Odder still was the openness of the cult of paedophilia depicted by the Uranian poets. Timothy D’Arch Smith, through most ingenious research, established how Wilde got from John Gambril Nicholson the play upon words for that singular work of genius, The Importance of Being Ernest. He also constructed a long chain of relationships between paedophiles such as Kains Jackson, Charles Sayle, H. G. Dakyns, Howard Sturgis and Horatio Brown. The poetry of these paedophiles is atrocious. They managed to be at once gloomy and facetious. They lament how fleeting boyhood is and how frustrated therefore their passion. They declare they are celebrating a higher order of love.
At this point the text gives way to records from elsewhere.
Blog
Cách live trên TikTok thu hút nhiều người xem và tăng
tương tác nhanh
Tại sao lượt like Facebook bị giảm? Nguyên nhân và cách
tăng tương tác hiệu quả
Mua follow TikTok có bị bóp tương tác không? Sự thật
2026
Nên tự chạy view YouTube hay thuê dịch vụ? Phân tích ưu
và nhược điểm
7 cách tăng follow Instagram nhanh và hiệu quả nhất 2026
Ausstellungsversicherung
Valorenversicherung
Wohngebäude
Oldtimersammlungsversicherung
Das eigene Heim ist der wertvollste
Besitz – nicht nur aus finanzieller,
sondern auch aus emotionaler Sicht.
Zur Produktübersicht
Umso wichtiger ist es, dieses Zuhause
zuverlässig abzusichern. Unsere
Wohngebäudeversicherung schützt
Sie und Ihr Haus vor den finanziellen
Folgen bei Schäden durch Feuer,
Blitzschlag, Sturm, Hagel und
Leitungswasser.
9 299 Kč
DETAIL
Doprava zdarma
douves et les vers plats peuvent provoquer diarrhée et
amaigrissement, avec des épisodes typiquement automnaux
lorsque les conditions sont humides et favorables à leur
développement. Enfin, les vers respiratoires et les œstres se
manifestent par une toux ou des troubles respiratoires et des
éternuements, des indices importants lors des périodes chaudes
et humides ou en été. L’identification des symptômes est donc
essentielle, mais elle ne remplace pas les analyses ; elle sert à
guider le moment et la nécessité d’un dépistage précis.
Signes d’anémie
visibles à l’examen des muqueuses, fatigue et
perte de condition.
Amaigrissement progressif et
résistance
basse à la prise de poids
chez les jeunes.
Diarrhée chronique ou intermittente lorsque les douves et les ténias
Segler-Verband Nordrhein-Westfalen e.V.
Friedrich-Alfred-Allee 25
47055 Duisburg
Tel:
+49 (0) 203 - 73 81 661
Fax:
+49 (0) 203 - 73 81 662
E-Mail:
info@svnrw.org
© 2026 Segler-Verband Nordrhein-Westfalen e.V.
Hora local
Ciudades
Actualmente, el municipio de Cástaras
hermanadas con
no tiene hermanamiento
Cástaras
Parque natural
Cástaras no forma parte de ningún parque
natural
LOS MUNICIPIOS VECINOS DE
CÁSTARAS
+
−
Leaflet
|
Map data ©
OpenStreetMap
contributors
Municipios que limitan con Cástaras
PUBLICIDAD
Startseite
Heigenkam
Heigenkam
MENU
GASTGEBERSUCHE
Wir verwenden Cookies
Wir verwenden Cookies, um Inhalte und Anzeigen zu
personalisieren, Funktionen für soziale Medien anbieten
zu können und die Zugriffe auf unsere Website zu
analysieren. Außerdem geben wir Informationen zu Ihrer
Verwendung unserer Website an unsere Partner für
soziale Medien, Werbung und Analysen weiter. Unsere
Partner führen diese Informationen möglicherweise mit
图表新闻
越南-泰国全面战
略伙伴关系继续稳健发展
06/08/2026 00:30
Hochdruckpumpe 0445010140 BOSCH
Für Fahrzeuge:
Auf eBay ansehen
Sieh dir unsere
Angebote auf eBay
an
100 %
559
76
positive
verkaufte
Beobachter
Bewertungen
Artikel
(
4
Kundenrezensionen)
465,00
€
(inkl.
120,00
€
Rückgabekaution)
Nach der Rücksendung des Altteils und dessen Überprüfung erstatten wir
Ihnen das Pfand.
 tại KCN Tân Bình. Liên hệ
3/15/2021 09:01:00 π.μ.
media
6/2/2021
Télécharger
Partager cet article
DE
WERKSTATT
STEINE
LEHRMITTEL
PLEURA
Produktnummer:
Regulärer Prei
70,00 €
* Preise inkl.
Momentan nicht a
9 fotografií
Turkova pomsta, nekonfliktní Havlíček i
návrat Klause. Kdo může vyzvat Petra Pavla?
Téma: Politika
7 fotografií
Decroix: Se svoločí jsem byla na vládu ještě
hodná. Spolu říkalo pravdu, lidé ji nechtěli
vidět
They often use legend and myth from the Classics and the Bible, such as the martyrdom of boys, to evade criticism yet titillate the initiated, rather as some Baroque painters depicted the naked St Sebastian in ecstasy, impaled by arrows. But grotesquely comical as the verse of the Rev. E. E. Bradford or J. L. Barford (‘Philebus’) might be, what they wrote in these pre-Freudian days was regarded as scarcely worthy of comment. (In some ways the Victorians were less prudish than we are: today anyone who followed the normal Victorian practice of swimming naked in a river would be liable to arrest for indecent exposure.) No reviewer seemed startled. ‘Of the love of man for man and occasionally of man for boy, Mr Bradford is a steadfast, and occasionally an eloquent, advocate.’ Or more succinct: ‘Cheery and wholesome’ – the Times. If such overt yearnings were thought not to be scandalous, it was natural that the bachelor don’s fancies were regarded as a pleasing and welcome interest in the young. You did not have to belong to the fraternity to accept loving friendship between old and young as normal.